We tear off the polite mask and expose the rot. We stop treating education policy as a boring issue for committees and school boards and start treating it as the frontline of democracy. We demand that every candidate for office—local or national—be held accountable for their vision (or lack of vision) for education. Not just test scores, but real learning. Not just buzzwords, but plans. We demand that education be funded like the future depends on it—because it does.

We stop waiting for the system to fix itself. We organize, we speak out, we teach each other. We create schools, books, media, and networks that challenge the factory model of education. We teach not to produce workers, but to awaken citizens. Not to memorize, but to liberate.

This is not about raising test scores. This is about raising consciousness.

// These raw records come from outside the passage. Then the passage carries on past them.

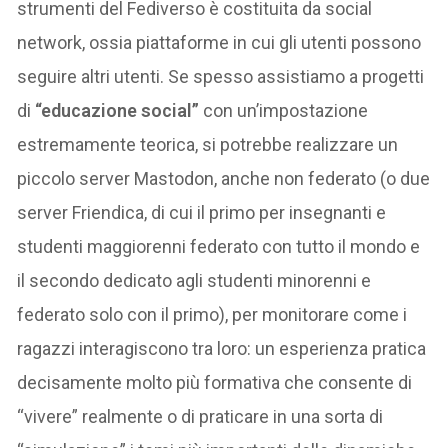
strumenti del Fediverso è costituita da social
network, ossia piattaforme in cui gli utenti possono
seguire altri utenti. Se spesso assistiamo a progetti
di
“educazione social”
con un’impostazione
estremamente teorica, si potrebbe realizzare un
piccolo server Mastodon, anche non federato (o due
server Friendica, di cui il primo per insegnanti e
studenti maggiorenni federato con tutto il mondo e
il secondo dedicato agli studenti minorenni e
federato solo con il primo), per monitorare come i
ragazzi interagiscono tra loro: un esperienza pratica
decisamente molto più formativa che consente di
“vivere” realmente o di praticare in una sorta di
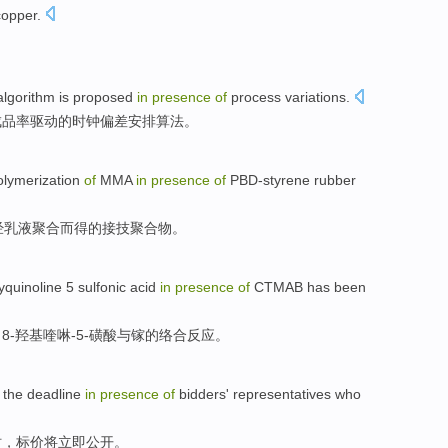
opper
.
algorithm is
proposed
in
presence
of
process
variations
.
成品率
驱动
的
时钟
偏差
安排
算法
。
olymerization
of
MMA
in
presence
of
PBD-styrene
rubber
经
乳液
聚合
而得
的
接
技
聚合物
。
yquinoline
5
sulfonic acid
in
presence
of
CTMAB
has been
，
8-羟基喹啉-
5
-
磺酸
与
镓
的
络合
反应
。
 the deadline
in
presence
of
bidders
' representatives
who
时，标价
将
立即
公开
。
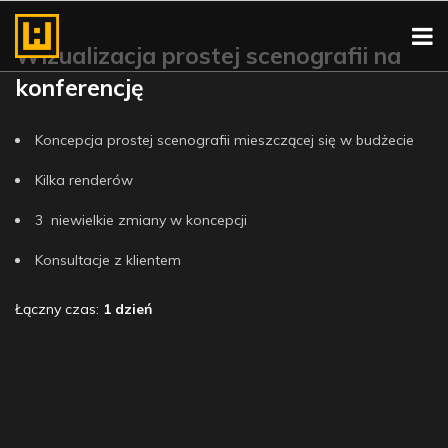
Wizualizacja prostej scenografii na
konferencję
Koncepcja prostej scenografii mieszczącej się w budżecie
Kilka renderów
3 niewielkie zmiany w koncepcji
Konsultacje z klientem
Łączny czas:
1 dzień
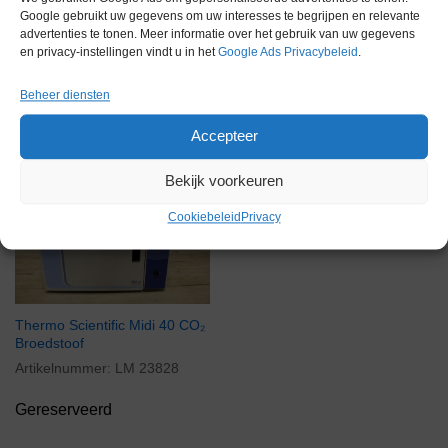
Google gebruikt uw gegevens om uw interesses te begrijpen en relevante
advertenties te tonen. Meer informatie over het gebruik van uw gegevens
en privacy-instellingen vindt u in het
Google Ads Privacybeleid
.
Gerelateerde producten
Beheer diensten
Accepteer
Bekijk voorkeuren
Gereserveerd
Cookiebeleid
Privacy
Thermo Scientific Midi 40 CO₂
Broedstoof
Artikelnummer:
LM 23828
Gereserveerd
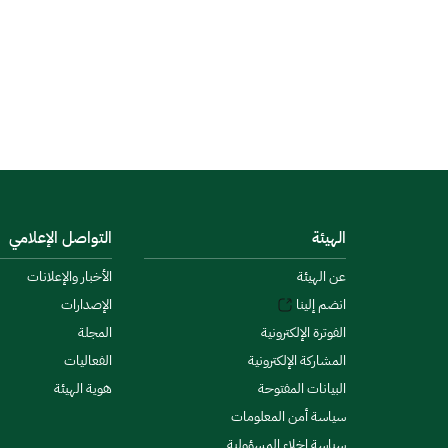
الهيئة
التواصل الإعلامي
عن الهيئة
الأخبار والإعلانات
انضم إلينا
الإصدارات
الفوترة الإلكترونية
المجلة
المشاركة الإلكترونية
الفعاليات
البيانات المفتوحة
هوية الهيئة
سياسة أمن المعلومات
سياسة إخلاء المسؤولية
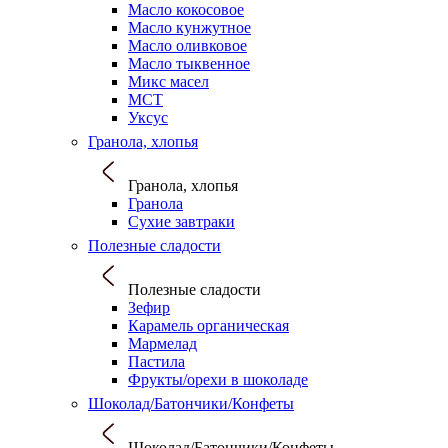
Масло кокосовое
Масло кунжутное
Масло оливковое
Масло тыквенное
Микс масел
МСТ
Уксус
Гранола, хлопья
Гранола, хлопья
Гранола
Сухие завтраки
Полезные сладости
Полезные сладости
Зефир
Карамель органическая
Мармелад
Пастила
Фрукты/орехи в шоколаде
Шоколад/Батончики/Конфеты
Шоколад/Батончики/Конфеты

Because if we don’t change who controls education, the cycle will repeat. The same politicians who smile at graduation ceremonies will keep voting to defund your child’s future. The same talking heads who praise “school choice” will quietly funnel resources into elite institutions and let public schools decay. And the same people who claim to love children will keep them shackled in outdated systems that kill imagination before it even has a chance to bloom.

Enough.

Let this be the generation that stops asking permission to think freely. Let this be the generation that understands education not as a service, but as a right. Not as preparation for a job, but as preparation for a just, thoughtful, and fearless society.

The revolution begins in the classroom. And the classroom begins in the minds of those brave enough to imagine something better.